▸ **TO BE DONE**:
1. In the article on the Uber summary judgments, which Ohio statute does it say reflects the General Assembly's intent about rideshare drivers?
2. Carry on the article about the Uber summary judgments from where it stops.

▸ **QUOTED PASSAGE**:
★ ★ ★
In a big win for the rideshare industry, Partner Rob Boroff with the assistance of Associate Sam Dodoo received summary judgment in three separate cases on behalf of Uber Technologies, Inc. (“Uber”) and Rasier, LLC (“Rasier”). In granting summary judgment, the courts ruled that Uber and Rasier could not be vicariously liable for the underlying negligence of drivers who utilize the Uber App because an employment or agency relationship with drivers did not exist as a matter of law. These decisions set the precedent for and confirm what the Ohio General Assembly intended in R.C. 4925.10—that drivers who utilize rideshare applications such as the Uber App are independent contractors and that transportation network companies (“TNC”) should not be vicariously liable for an independent driver’s negligence.

In Erie Ins. Co. v. Ratchford, Stark C.P., No. 2020CV00853 (consolidated with 20CV00863) (Sept. 28, 2021), the plaintiffs alleged that the co-defendant driver who was utilizing the Uber App at the time of a motor vehicle accident was an employee or agent of Uber and Rasier so that they should be vicariously liable for the driver’s purported negligence. Uber and Rasier filed a motion for summary judgment, and while the court recognized that whether an employment or agency relationship existed was “a case of first impression in the state of Ohio,” such an issue was “uncomplicated.”
★ ★ ★
▸ **SUPPLIED DATA**:
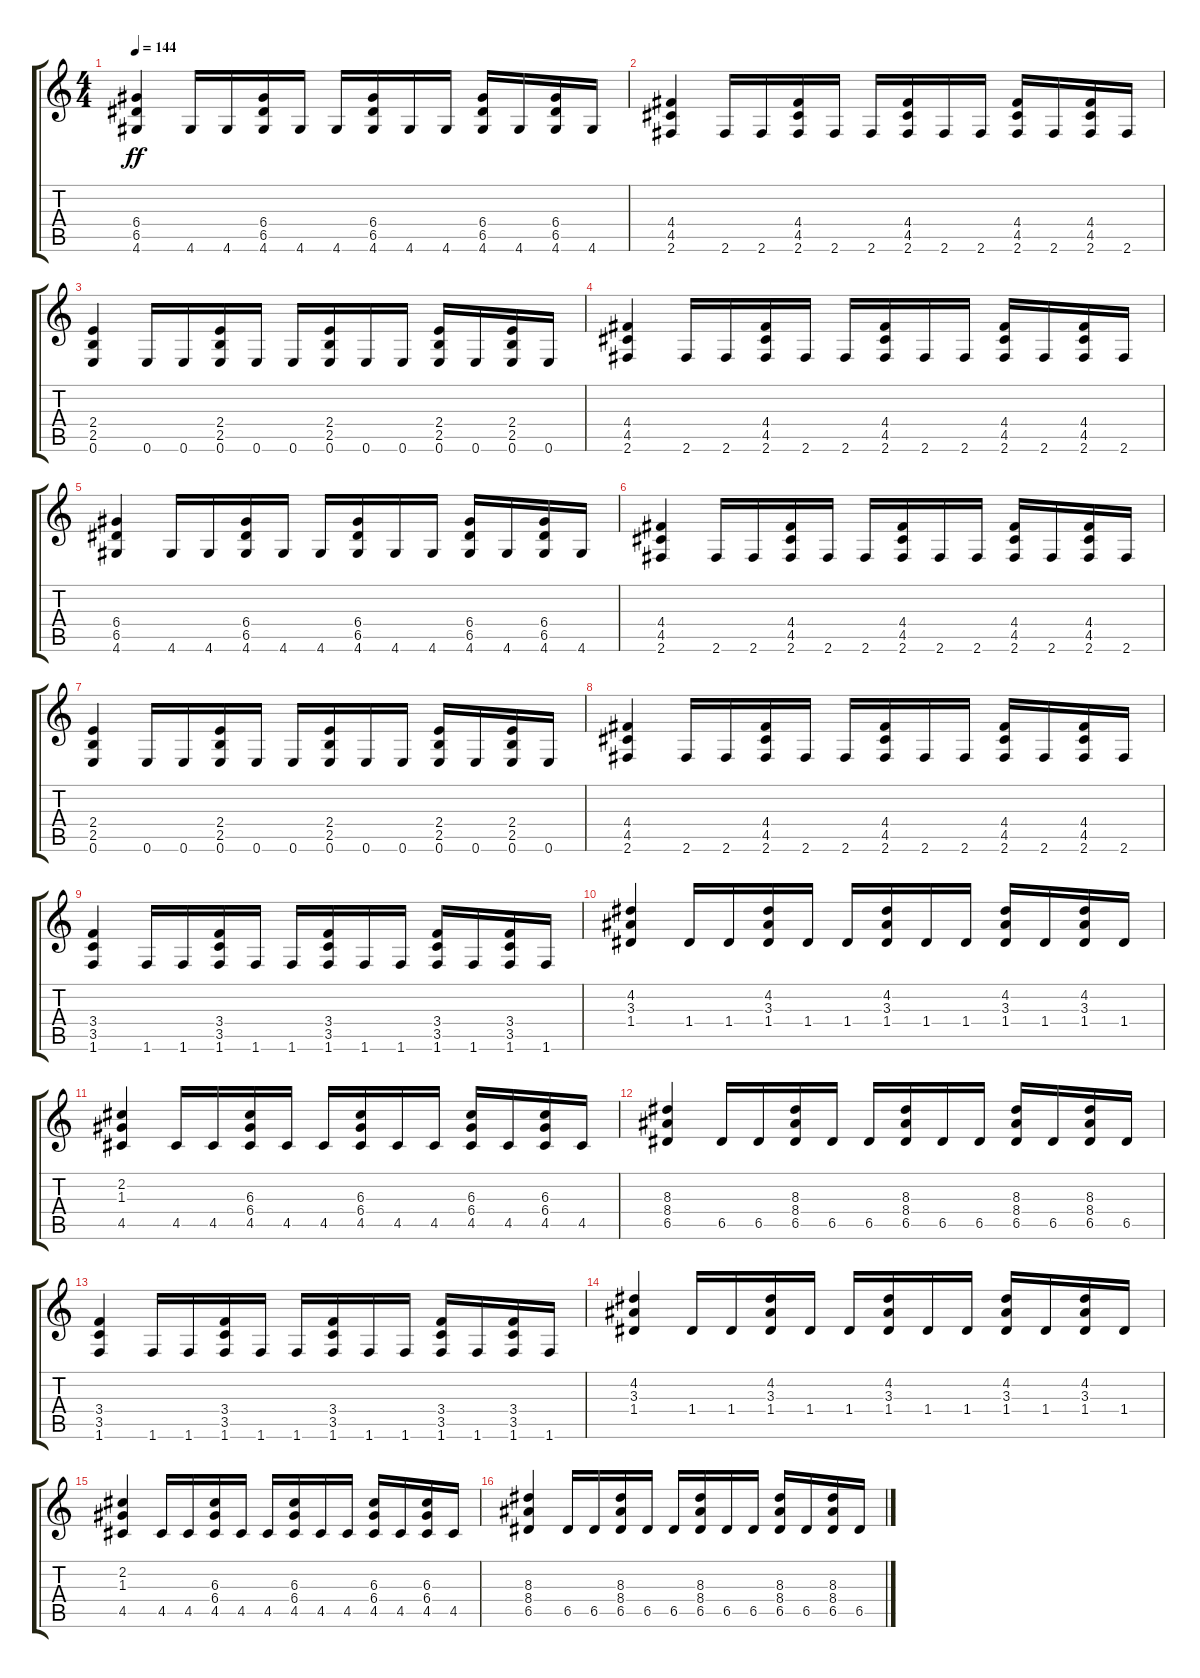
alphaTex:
★ ★ ★
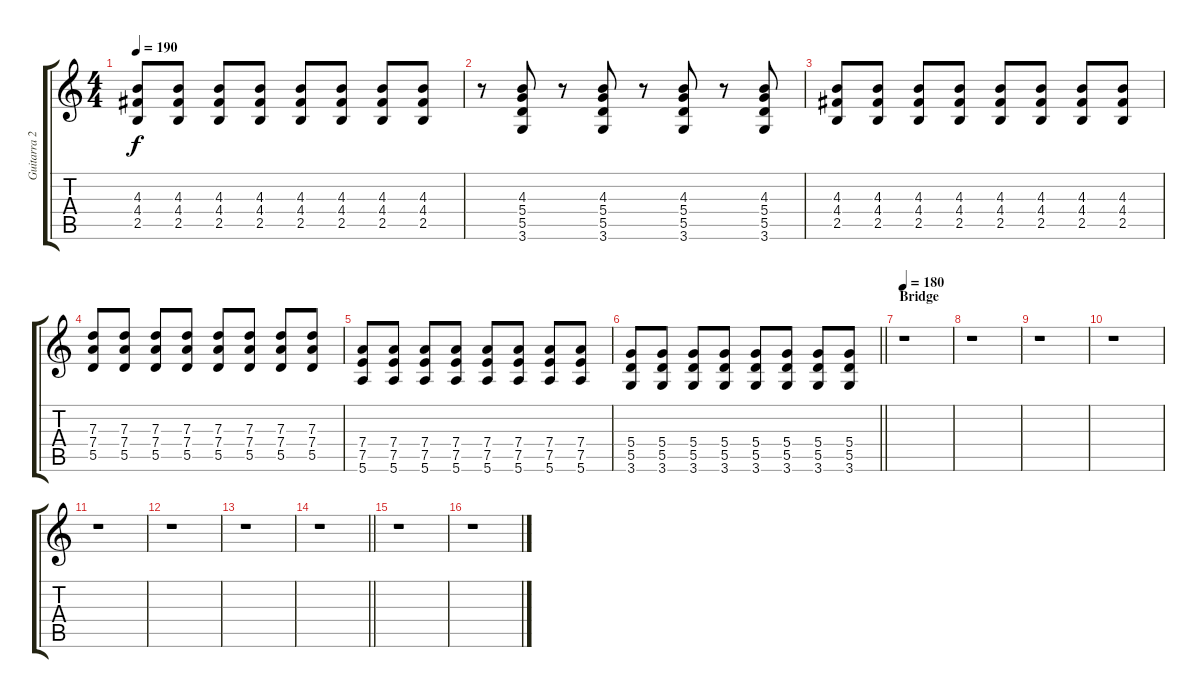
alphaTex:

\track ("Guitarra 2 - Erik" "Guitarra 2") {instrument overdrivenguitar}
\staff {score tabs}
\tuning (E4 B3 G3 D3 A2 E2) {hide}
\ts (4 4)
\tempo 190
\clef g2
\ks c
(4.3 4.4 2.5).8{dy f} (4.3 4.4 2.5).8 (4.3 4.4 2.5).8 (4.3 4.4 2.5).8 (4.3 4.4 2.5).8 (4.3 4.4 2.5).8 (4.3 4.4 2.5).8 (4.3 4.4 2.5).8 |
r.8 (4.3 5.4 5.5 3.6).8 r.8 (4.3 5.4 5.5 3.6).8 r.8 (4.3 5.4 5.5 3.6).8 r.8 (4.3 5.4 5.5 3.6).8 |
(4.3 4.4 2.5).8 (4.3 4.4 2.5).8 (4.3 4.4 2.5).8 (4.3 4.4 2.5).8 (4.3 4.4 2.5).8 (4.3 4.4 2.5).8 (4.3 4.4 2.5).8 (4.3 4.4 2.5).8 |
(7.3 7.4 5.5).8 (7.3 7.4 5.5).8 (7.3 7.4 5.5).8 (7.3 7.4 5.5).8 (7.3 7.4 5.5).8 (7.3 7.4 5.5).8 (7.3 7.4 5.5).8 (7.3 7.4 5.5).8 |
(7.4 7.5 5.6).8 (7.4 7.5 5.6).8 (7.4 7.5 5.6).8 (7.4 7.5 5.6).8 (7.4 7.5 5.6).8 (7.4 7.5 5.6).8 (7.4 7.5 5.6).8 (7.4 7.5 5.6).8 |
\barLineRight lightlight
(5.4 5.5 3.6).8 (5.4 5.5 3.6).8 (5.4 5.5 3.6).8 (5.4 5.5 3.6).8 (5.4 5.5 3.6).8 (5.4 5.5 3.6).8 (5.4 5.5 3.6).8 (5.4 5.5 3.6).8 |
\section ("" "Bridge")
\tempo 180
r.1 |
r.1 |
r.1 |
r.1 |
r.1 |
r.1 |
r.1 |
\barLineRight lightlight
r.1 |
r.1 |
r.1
★ ★ ★
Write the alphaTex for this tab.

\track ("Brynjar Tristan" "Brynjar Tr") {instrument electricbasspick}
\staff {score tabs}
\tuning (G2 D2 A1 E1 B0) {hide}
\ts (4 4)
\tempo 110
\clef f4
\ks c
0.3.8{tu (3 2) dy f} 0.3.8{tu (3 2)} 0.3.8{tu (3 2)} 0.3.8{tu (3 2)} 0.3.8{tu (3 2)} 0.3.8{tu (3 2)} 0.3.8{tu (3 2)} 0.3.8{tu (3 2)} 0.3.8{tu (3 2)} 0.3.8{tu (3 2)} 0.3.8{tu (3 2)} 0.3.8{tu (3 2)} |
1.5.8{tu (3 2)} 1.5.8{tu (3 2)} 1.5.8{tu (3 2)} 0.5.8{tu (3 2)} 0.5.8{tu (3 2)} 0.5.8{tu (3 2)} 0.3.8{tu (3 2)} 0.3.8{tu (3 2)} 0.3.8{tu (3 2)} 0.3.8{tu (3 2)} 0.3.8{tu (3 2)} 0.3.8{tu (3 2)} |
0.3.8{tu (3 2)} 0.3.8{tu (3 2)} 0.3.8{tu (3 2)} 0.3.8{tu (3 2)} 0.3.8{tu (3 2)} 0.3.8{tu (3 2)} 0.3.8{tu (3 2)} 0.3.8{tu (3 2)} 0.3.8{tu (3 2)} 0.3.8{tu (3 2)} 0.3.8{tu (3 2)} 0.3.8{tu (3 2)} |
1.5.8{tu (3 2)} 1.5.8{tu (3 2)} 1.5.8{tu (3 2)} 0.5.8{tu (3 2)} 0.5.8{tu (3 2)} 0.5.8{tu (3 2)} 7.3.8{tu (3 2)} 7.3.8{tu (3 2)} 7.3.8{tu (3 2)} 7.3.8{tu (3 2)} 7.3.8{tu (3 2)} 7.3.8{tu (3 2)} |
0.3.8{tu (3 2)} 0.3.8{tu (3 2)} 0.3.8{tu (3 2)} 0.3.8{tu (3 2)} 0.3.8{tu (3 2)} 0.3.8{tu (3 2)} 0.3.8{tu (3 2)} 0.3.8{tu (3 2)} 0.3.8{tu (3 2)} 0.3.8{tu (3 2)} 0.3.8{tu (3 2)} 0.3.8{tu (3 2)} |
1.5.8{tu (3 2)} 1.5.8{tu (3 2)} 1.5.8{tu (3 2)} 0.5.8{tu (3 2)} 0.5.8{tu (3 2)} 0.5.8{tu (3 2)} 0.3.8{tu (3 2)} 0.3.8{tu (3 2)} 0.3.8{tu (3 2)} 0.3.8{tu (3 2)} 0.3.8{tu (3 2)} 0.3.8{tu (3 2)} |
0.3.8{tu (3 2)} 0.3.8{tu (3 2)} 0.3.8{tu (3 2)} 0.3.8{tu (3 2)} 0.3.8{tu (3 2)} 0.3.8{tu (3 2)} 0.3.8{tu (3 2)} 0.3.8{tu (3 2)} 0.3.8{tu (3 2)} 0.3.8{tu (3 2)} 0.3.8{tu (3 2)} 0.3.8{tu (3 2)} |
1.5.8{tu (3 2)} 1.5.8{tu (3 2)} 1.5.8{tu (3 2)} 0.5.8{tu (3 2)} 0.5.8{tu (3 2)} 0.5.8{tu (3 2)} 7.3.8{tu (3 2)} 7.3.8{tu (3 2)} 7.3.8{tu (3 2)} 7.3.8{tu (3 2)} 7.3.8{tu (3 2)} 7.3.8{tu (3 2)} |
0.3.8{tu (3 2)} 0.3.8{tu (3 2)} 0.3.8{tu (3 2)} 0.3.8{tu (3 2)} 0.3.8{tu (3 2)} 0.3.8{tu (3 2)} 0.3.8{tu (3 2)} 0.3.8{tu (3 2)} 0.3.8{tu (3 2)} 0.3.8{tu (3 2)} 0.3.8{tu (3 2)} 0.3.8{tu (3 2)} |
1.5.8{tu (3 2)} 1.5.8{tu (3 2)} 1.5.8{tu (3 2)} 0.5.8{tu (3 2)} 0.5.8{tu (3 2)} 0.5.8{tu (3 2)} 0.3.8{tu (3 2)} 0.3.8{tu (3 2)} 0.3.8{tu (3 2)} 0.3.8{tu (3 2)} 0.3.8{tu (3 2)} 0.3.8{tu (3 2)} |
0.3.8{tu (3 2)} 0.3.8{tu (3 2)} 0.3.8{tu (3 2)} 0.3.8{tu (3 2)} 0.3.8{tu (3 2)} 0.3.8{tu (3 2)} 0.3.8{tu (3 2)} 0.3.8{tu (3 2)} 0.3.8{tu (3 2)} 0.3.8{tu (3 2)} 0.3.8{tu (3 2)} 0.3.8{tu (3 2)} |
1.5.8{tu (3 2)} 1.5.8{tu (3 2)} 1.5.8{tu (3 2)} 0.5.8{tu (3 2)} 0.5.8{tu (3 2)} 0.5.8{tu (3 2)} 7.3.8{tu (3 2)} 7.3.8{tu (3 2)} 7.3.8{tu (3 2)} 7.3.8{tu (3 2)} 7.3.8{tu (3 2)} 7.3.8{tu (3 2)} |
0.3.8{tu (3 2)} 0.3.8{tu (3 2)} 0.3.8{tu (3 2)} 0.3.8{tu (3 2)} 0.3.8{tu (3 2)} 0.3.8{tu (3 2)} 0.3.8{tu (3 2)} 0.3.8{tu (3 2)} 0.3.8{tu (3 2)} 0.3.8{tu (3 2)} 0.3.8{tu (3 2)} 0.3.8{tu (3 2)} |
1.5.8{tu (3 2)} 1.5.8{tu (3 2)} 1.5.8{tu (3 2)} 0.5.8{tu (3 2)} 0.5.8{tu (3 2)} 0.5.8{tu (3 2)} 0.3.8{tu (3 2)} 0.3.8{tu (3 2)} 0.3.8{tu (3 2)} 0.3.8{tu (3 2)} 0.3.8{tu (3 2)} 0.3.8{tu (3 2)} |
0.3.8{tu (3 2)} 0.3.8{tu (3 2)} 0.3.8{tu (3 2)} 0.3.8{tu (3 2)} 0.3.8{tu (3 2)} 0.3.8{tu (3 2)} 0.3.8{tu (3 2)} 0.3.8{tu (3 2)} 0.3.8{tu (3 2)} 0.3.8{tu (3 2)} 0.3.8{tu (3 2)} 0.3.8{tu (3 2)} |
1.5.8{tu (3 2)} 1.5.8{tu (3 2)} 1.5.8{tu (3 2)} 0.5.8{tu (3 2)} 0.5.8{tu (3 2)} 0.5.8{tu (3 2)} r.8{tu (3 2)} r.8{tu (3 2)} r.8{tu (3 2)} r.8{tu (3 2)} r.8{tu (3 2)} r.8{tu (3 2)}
★ ★ ★
▸ **THE RESPONSES**:
1. R.C. 4925.10

2.
In granting Uber and Rasier’s motion for summary judgment, the court concluded that R.C. 4925.10 was “directly on point,” “clear and unambiguous,” and that it alone warranted summary judgment. The court specifically held that R.C. 4925.10(B) sets forth “without condition, limitation, or qualification,” that drivers utilizing the Uber App “are not agents except where agreed to by written contract.” Because the only contract the driver entered into defined the relationship as that of an independent contractor, the court determined that there was no employment or agency relationship. Consequently, Uber and Rasier could not be vicariously liable for the driver’s underlying negligence.

Interestingly, the court also held that applying the common law control factors test espoused in Bostic v. Connor, 37 Ohio St.3d 144, 146, 524 N.E.2d 881, 884 (1988) would be “inappropriate” given the clear and unambiguous language of R.C. 4925.10(B), and it concluded that “even if a Bostic analysis were undertaken here, the result would be the same, because the Bostic factors overwhelmingly demonstrate independent contractor status.” Of note, the court also rejected the notion that Uber’s Community Guidelines somehow established an employment relationship given that they are simply “guidelines” and apply to “all Uber platform users,” including both riders and drivers.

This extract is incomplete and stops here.